• **WHAT THE EXERCISE ASKS**: From the data below, retype exactly the lines starting with the one that contains "10: (375, 704)" and ending with the one that contains "36: (538, 726)", both included.

___ INPUT FOR THIS TASK ___

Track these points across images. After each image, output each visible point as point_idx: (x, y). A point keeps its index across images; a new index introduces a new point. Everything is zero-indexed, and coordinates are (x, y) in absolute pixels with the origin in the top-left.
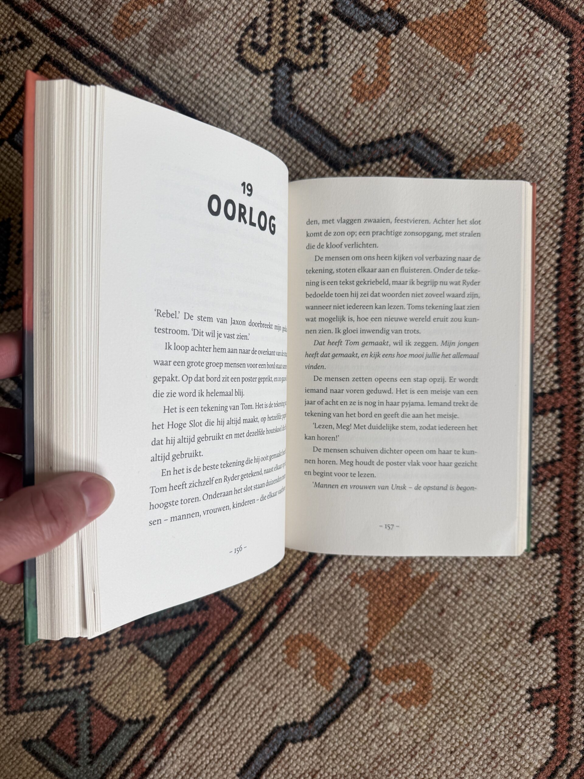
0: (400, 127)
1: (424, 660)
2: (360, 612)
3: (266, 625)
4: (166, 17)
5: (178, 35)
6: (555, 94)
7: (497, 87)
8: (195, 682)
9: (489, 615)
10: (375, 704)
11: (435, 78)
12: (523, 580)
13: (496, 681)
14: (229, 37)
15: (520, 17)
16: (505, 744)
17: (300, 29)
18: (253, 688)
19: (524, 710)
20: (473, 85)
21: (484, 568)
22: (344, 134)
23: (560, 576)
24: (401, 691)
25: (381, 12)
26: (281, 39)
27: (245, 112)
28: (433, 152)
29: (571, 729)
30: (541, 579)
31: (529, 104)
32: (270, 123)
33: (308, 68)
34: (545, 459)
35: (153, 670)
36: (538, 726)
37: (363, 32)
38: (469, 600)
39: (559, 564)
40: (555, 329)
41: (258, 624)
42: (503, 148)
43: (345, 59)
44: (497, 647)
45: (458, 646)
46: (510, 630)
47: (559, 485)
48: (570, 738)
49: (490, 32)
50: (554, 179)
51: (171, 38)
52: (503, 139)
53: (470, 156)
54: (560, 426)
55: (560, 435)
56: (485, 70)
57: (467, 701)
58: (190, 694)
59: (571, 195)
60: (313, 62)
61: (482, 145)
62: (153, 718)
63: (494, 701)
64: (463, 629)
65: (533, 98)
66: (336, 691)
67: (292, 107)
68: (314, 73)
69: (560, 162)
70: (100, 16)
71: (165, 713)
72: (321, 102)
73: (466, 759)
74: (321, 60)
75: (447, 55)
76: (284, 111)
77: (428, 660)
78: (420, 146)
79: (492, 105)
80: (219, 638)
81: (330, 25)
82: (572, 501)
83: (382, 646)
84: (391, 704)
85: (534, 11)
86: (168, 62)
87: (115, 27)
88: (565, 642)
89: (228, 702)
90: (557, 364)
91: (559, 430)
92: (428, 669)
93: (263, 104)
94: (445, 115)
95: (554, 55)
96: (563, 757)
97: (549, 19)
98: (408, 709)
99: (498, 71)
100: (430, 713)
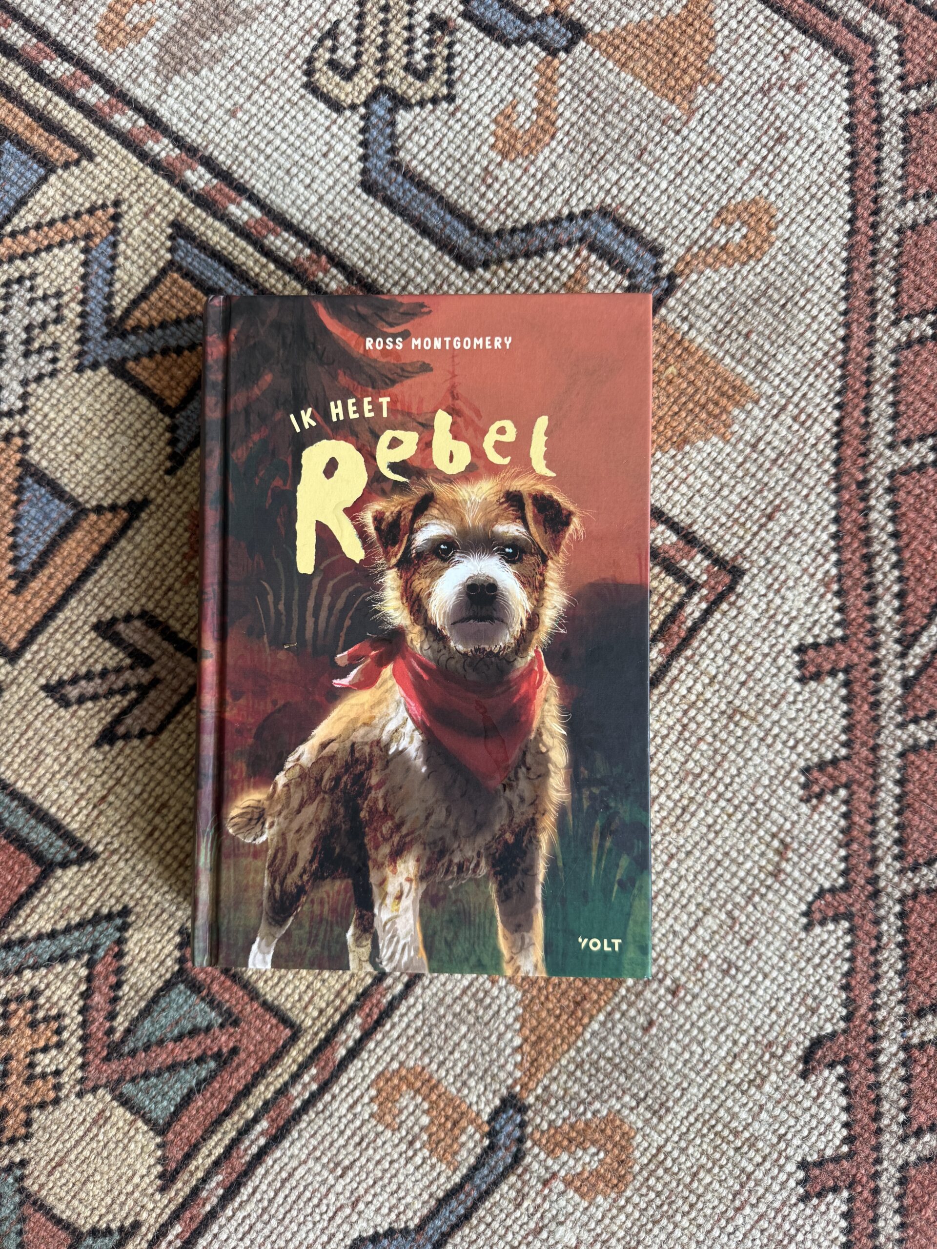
0: (574, 201)
1: (619, 1111)
2: (507, 1027)
3: (342, 1052)
4: (187, 16)
5: (207, 46)
6: (826, 152)
7: (733, 139)
8: (213, 1158)
9: (729, 1030)
10: (533, 1194)
11: (631, 123)
12: (788, 968)
13: (745, 1149)
14: (292, 50)
15: (769, 31)
17: (409, 41)
18: (318, 1168)
19: (794, 1200)
20: (693, 137)
21: (721, 948)
22: (482, 210)
23: (852, 960)
24: (579, 1169)
25: (542, 17)
26: (379, 55)
27: (316, 171)
28: (628, 243)
29: (876, 1234)
30: (819, 965)
31: (785, 168)
32: (359, 191)
33: (422, 104)
34: (821, 756)
35: (139, 1137)
36: (818, 1229)
37: (514, 47)
38: (695, 1004)
39: (848, 939)
40: (835, 536)
41: (328, 1051)
42: (745, 237)
43: (482, 90)
44: (745, 1086)
45: (678, 1085)
46: (767, 1057)
47: (846, 802)
49: (720, 52)
50: (829, 289)
51: (194, 49)
52: (744, 223)
53: (689, 249)
54: (845, 699)
55: (846, 715)
56: (714, 112)
57: (695, 1185)
58: (204, 1180)
59: (856, 316)
60: (430, 94)
61: (709, 233)
62: (136, 1225)
63: (742, 1186)
64: (687, 1055)
65: (791, 159)
66: (465, 1171)
67: (396, 166)
68: (433, 111)
69: (838, 262)
70: (76, 11)
71: (160, 1215)
72: (443, 158)
74: (445, 90)
75: (651, 87)
76: (381, 172)
77: (626, 1112)
78: (606, 232)
79: (724, 169)
80: (258, 1076)
81: (459, 35)
82: (869, 828)
83: (546, 1088)
84: (562, 1194)
85: (791, 21)
86: (188, 89)
87: (102, 30)
88: (862, 1077)
89: (272, 1194)
90: (838, 594)
91: (844, 707)
92: (626, 1128)
93: (346, 159)
94: (648, 183)
95: (825, 91)
97: (816, 35)
98: (592, 1202)
99: (733, 114)
100: (630, 1208)
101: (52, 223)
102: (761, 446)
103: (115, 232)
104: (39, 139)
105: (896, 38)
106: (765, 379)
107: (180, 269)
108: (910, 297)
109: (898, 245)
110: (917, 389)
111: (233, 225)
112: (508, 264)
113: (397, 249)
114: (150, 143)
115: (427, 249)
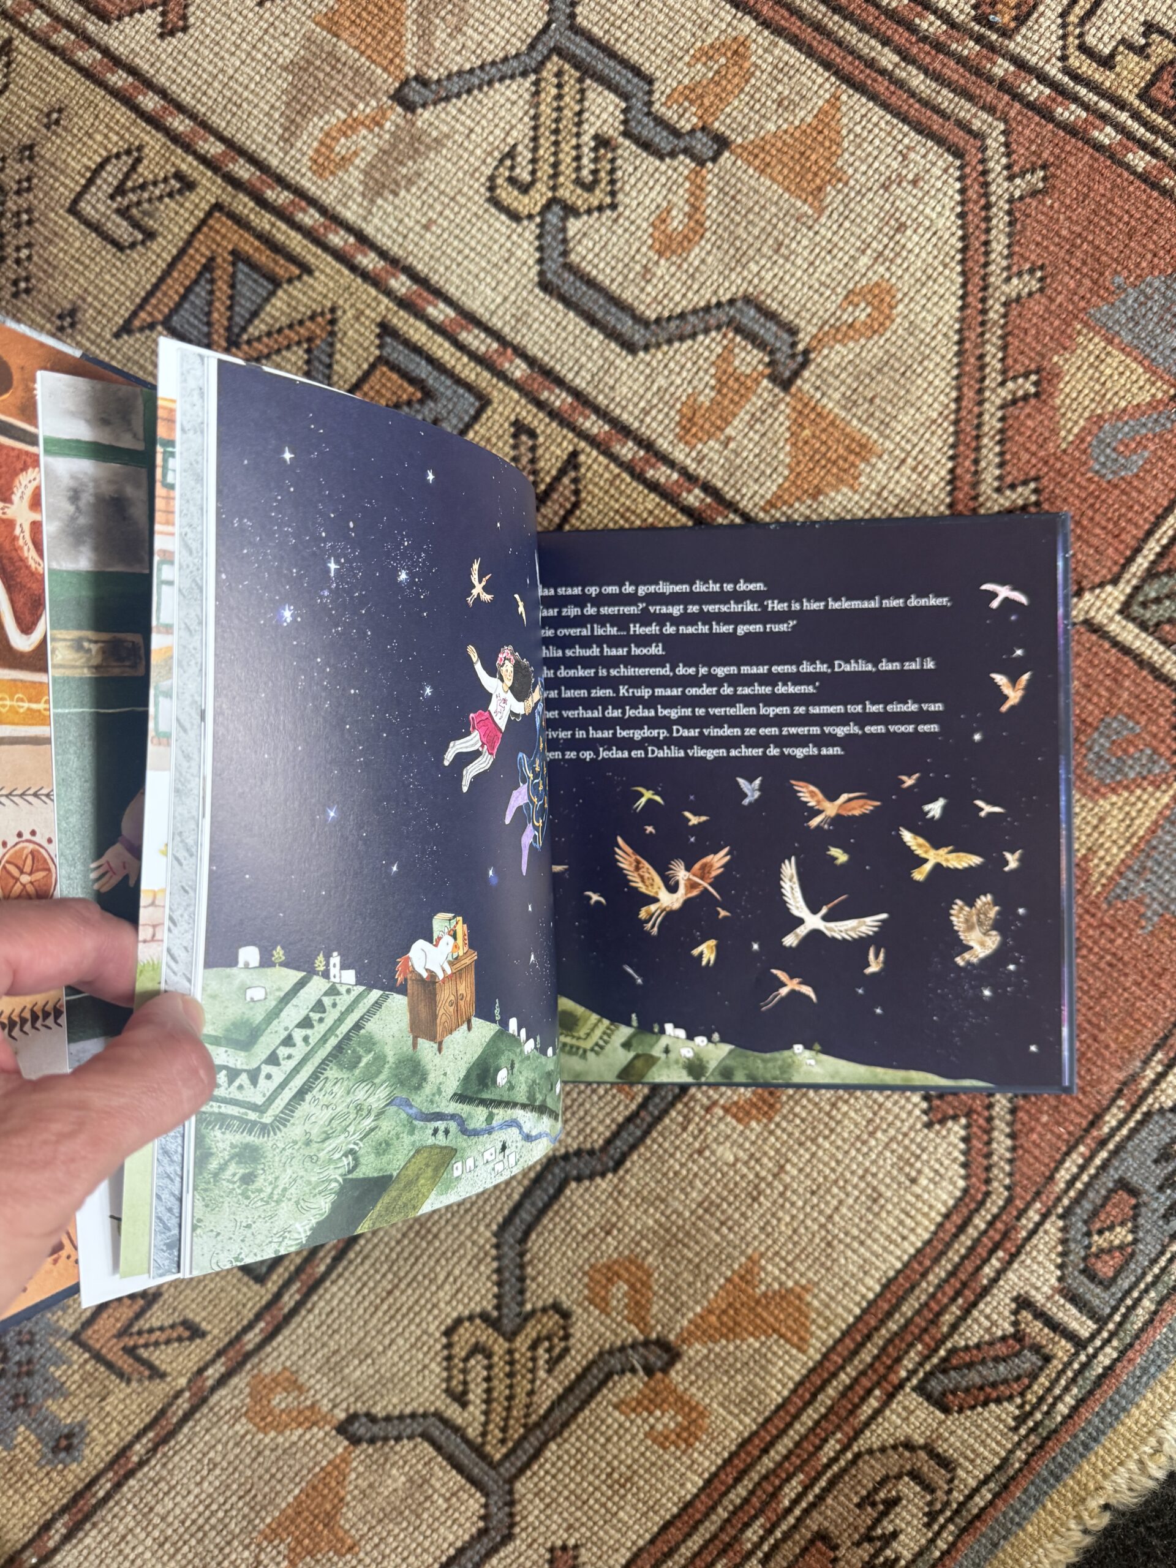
0: (721, 291)
4: (386, 147)
5: (404, 171)
6: (941, 238)
10: (697, 1119)
11: (769, 222)
14: (477, 169)
15: (889, 134)
16: (893, 1179)
19: (919, 1126)
20: (823, 231)
22: (642, 302)
24: (736, 1100)
25: (692, 131)
26: (551, 172)
27: (500, 275)
28: (768, 325)
29: (989, 1155)
31: (904, 254)
32: (537, 290)
33: (589, 212)
36: (941, 1150)
37: (668, 160)
42: (869, 315)
43: (641, 198)
48: (988, 1169)
49: (846, 155)
50: (943, 357)
51: (393, 175)
52: (868, 304)
53: (821, 328)
56: (841, 208)
59: (966, 380)
60: (596, 203)
61: (838, 313)
63: (875, 1114)
65: (910, 246)
66: (641, 1102)
67: (569, 267)
68: (598, 218)
69: (951, 333)
70: (292, 146)
72: (608, 259)
73: (835, 1202)
74: (608, 200)
75: (787, 189)
76: (555, 273)
78: (749, 317)
79: (851, 257)
81: (620, 151)
84: (721, 1119)
85: (909, 124)
86: (390, 209)
87: (315, 162)
93: (525, 263)
94: (785, 273)
95: (939, 184)
96: (980, 1197)
97: (930, 135)
98: (747, 1126)
99: (858, 209)
100: (779, 1132)
101: (280, 331)
102: (885, 494)
103: (332, 334)
104: (264, 257)
105: (1003, 132)
106: (888, 437)
107: (387, 363)
108: (1016, 361)
109: (1005, 316)
110: (1021, 440)
111: (431, 324)
112: (665, 348)
113: (571, 339)
114: (359, 257)
115: (596, 338)
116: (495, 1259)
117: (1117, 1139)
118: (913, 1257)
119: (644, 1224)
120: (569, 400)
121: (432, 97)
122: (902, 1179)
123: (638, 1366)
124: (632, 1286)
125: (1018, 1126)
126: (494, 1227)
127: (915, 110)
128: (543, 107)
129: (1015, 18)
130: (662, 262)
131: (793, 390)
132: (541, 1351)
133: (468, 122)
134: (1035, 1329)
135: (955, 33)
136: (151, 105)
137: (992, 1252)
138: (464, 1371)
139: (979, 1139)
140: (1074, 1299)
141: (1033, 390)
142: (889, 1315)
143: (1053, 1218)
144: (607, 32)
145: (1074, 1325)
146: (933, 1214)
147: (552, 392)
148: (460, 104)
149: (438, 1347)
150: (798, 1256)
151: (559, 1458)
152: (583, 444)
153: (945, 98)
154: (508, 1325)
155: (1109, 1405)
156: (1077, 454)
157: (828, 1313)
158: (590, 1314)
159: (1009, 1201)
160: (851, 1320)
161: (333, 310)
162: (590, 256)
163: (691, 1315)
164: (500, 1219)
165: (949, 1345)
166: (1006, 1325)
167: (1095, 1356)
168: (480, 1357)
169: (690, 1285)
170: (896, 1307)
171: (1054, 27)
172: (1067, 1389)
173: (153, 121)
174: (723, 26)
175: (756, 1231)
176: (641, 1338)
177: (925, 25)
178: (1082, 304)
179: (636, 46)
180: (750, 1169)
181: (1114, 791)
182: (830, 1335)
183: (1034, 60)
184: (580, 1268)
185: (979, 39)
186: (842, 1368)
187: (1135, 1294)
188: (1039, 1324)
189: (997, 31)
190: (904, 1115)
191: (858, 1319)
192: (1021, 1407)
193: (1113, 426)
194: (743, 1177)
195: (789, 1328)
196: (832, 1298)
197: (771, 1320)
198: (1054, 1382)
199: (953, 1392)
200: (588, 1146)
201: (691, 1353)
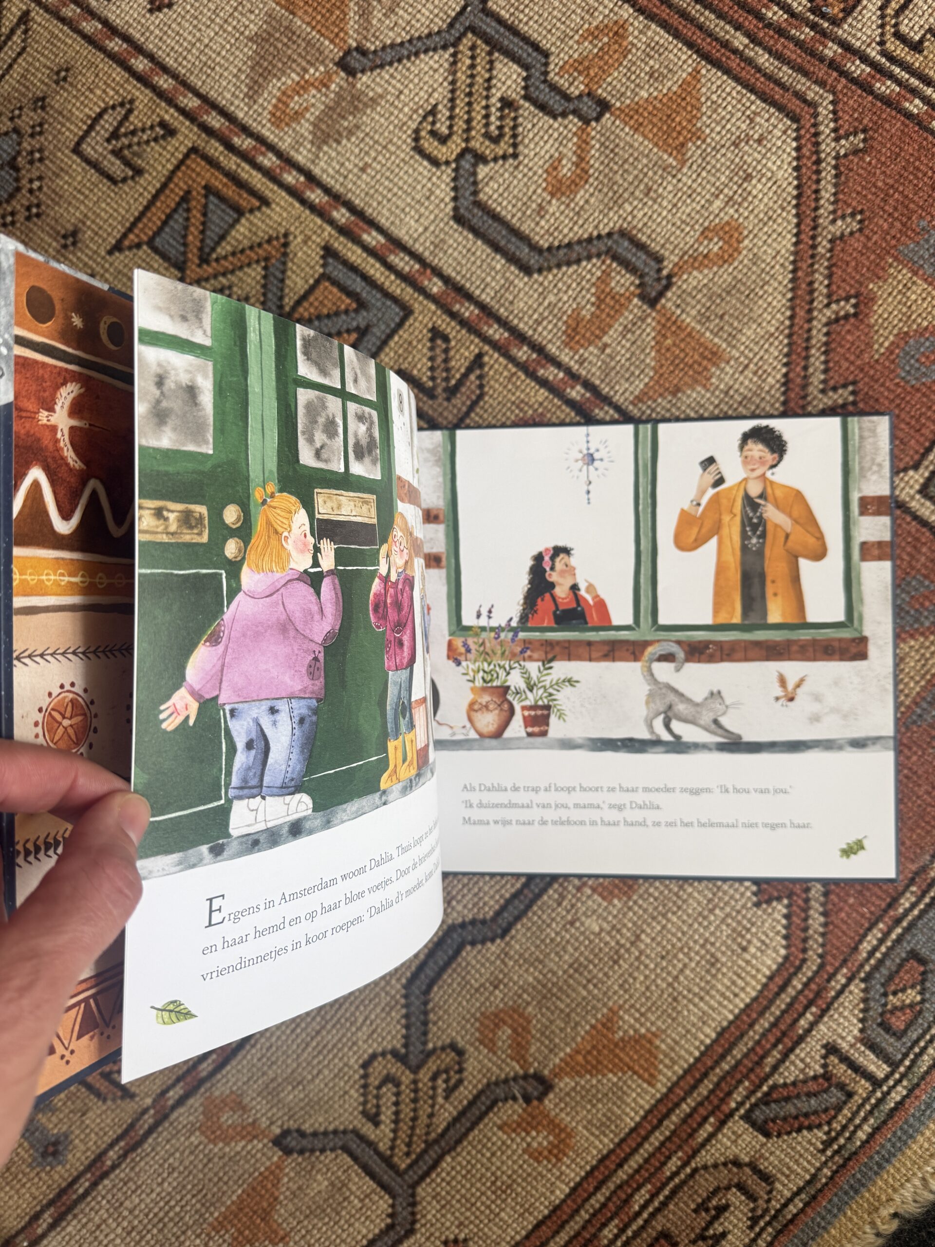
0: (601, 226)
4: (332, 104)
5: (346, 124)
6: (780, 187)
10: (570, 897)
11: (641, 171)
14: (405, 124)
15: (739, 101)
16: (728, 947)
19: (749, 905)
20: (684, 179)
22: (537, 234)
25: (580, 96)
26: (465, 127)
27: (422, 210)
28: (639, 254)
29: (805, 929)
31: (750, 199)
32: (452, 223)
33: (495, 160)
36: (767, 925)
37: (560, 119)
42: (721, 248)
43: (537, 150)
48: (805, 940)
49: (704, 118)
50: (780, 283)
51: (337, 127)
52: (720, 239)
53: (681, 258)
56: (700, 161)
59: (799, 302)
60: (501, 153)
61: (696, 246)
65: (754, 192)
67: (478, 204)
68: (503, 165)
69: (787, 264)
70: (255, 102)
72: (510, 198)
73: (680, 965)
74: (511, 150)
75: (656, 145)
76: (467, 209)
78: (624, 247)
79: (707, 201)
81: (521, 111)
84: (589, 897)
85: (756, 94)
86: (334, 154)
87: (274, 115)
93: (442, 200)
94: (653, 212)
95: (779, 143)
96: (797, 963)
97: (773, 103)
98: (610, 903)
99: (713, 162)
100: (636, 908)
101: (242, 251)
102: (731, 392)
103: (285, 254)
104: (230, 191)
105: (832, 102)
106: (734, 347)
107: (329, 279)
108: (839, 287)
109: (831, 250)
111: (366, 248)
112: (555, 271)
113: (478, 263)
114: (308, 193)
115: (499, 262)
116: (403, 1006)
117: (910, 918)
118: (743, 1011)
119: (525, 981)
120: (477, 312)
121: (369, 64)
122: (735, 947)
123: (518, 1095)
124: (515, 1030)
125: (830, 906)
126: (404, 981)
127: (761, 83)
128: (459, 74)
129: (843, 10)
130: (554, 201)
131: (658, 307)
132: (440, 1082)
133: (398, 85)
134: (840, 1070)
135: (794, 21)
136: (141, 67)
137: (807, 1008)
138: (378, 1097)
139: (798, 916)
140: (873, 1047)
141: (852, 311)
142: (723, 1057)
143: (857, 981)
144: (512, 14)
145: (872, 1068)
146: (759, 976)
147: (462, 305)
148: (392, 71)
149: (357, 1077)
150: (649, 1009)
151: (453, 1168)
152: (486, 348)
153: (785, 74)
154: (413, 1060)
155: (899, 1133)
156: (887, 364)
157: (673, 1055)
158: (480, 1052)
159: (821, 967)
160: (692, 1060)
161: (286, 235)
162: (495, 196)
163: (562, 1055)
164: (409, 974)
165: (771, 1082)
166: (817, 1067)
167: (888, 1093)
168: (390, 1086)
169: (561, 1030)
170: (728, 1051)
171: (874, 18)
172: (865, 1119)
173: (143, 79)
174: (607, 12)
175: (616, 987)
176: (521, 1072)
177: (770, 14)
178: (894, 242)
179: (536, 26)
180: (612, 937)
181: (912, 636)
182: (674, 1073)
183: (858, 44)
184: (473, 1015)
185: (814, 26)
186: (684, 1099)
187: (922, 1044)
188: (843, 1067)
189: (828, 20)
190: (738, 896)
191: (697, 1060)
192: (828, 1133)
193: (917, 342)
194: (606, 944)
195: (641, 1066)
196: (676, 1043)
197: (627, 1059)
198: (855, 1114)
199: (773, 1121)
200: (481, 916)
201: (562, 1085)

___

• **YOUR RESPONSE**:
10: (375, 704)
11: (435, 78)
12: (523, 580)
13: (496, 681)
14: (229, 37)
15: (520, 17)
16: (505, 744)
17: (300, 29)
18: (253, 688)
19: (524, 710)
20: (473, 85)
21: (484, 568)
22: (344, 134)
23: (560, 576)
24: (401, 691)
25: (381, 12)
26: (281, 39)
27: (245, 112)
28: (433, 152)
29: (571, 729)
30: (541, 579)
31: (529, 104)
32: (270, 123)
33: (308, 68)
34: (545, 459)
35: (153, 670)
36: (538, 726)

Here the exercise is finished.